__Dataset entries__:
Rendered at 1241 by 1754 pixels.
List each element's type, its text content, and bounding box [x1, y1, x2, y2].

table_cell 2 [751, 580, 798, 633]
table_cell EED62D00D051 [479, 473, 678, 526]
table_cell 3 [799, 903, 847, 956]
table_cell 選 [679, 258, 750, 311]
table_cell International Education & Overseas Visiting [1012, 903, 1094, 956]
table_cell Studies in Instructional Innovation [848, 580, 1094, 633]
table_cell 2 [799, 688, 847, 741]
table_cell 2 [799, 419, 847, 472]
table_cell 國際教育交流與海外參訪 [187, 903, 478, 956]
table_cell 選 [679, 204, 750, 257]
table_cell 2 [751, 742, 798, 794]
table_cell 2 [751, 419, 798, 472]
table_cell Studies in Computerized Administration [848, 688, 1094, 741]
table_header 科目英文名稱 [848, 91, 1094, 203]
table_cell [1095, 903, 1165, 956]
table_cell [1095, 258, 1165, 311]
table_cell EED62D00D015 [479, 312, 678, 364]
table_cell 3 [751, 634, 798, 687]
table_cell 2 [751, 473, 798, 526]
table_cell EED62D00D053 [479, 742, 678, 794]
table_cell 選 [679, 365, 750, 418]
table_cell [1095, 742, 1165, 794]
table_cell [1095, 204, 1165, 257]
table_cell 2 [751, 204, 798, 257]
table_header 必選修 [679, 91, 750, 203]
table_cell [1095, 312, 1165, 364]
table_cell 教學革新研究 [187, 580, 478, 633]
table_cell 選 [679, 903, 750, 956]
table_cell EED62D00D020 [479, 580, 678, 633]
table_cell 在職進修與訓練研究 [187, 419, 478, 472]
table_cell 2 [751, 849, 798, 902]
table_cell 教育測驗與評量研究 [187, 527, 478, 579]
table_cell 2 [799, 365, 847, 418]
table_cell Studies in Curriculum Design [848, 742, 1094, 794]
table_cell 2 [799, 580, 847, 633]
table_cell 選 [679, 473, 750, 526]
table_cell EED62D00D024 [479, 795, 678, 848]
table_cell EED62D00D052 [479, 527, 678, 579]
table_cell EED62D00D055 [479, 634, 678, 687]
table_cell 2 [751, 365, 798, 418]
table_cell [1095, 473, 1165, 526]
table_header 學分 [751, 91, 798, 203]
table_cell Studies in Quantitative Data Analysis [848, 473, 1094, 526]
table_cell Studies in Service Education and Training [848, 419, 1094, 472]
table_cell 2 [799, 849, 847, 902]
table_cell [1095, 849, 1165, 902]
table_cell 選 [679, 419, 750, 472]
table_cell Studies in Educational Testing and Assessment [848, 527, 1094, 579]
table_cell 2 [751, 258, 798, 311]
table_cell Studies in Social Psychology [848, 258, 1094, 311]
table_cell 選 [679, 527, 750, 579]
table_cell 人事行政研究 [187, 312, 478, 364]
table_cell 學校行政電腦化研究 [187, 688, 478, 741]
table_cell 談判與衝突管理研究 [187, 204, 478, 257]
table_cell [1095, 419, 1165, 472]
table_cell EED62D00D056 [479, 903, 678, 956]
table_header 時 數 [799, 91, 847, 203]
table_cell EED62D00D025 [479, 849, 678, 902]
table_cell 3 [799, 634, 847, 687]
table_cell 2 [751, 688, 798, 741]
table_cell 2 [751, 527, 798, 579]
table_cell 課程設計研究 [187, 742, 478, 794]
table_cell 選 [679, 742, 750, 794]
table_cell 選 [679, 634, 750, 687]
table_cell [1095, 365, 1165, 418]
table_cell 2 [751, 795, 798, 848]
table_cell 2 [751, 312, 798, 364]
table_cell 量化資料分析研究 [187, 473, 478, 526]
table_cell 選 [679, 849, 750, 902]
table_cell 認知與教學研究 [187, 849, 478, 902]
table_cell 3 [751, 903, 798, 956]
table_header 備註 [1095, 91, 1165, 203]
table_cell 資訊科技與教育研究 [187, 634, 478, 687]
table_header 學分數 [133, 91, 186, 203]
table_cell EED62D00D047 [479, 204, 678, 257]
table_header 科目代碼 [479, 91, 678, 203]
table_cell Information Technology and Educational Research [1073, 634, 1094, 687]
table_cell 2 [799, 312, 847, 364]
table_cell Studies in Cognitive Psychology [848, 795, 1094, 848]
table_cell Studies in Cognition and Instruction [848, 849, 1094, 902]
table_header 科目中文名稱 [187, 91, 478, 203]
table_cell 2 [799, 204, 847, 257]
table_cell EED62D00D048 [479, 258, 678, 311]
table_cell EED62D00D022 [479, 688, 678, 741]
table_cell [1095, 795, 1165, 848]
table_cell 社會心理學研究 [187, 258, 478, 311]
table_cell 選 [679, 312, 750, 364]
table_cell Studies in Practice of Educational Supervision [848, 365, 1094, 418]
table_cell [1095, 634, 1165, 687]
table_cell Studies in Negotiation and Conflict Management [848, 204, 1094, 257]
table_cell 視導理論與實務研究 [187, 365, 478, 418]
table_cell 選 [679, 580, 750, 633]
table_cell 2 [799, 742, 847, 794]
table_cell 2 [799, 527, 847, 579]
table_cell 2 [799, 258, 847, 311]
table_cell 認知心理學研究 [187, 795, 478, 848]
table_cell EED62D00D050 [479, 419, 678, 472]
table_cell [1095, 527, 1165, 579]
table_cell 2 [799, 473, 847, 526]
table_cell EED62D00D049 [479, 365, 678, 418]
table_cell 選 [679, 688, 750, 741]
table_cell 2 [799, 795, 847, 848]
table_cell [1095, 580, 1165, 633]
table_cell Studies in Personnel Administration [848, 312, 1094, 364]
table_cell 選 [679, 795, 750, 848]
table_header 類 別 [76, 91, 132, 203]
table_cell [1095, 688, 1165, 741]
---
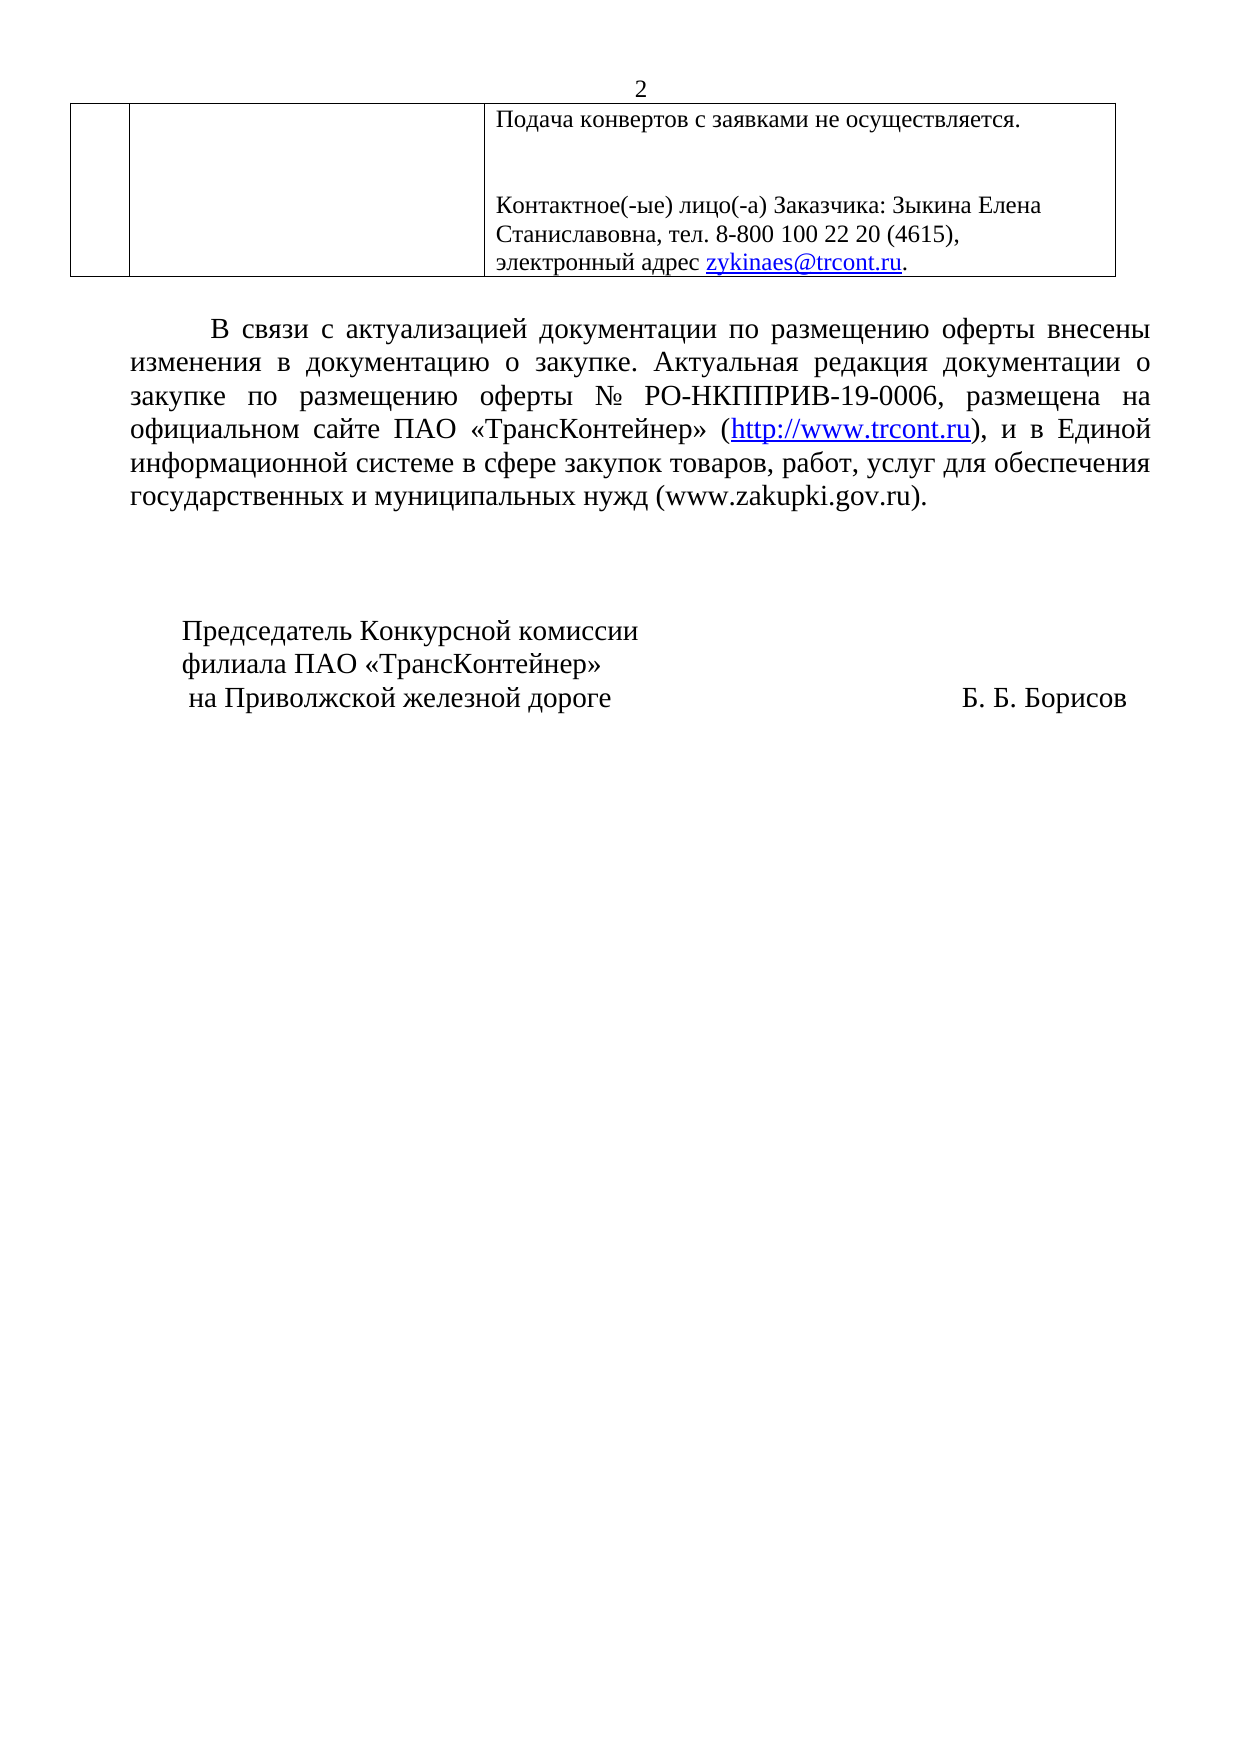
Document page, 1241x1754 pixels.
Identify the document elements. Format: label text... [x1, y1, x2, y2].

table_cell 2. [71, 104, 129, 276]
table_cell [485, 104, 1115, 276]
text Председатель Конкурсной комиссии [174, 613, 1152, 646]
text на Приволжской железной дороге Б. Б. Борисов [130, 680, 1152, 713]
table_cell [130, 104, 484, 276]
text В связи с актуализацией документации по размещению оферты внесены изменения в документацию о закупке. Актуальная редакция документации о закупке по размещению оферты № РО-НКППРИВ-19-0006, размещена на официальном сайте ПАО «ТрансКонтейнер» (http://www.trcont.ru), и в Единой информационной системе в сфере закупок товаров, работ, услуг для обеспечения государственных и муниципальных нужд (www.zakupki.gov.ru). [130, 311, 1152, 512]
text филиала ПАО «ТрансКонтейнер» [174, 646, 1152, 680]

__INSTRUCTIONS FOR THE TASK__:
Make a copy of each line in the records that has the word "pixels".

__RESPONSE__:
Rendered at 1241 by 1754 pixels.
Document page, 1241x1754 pixels.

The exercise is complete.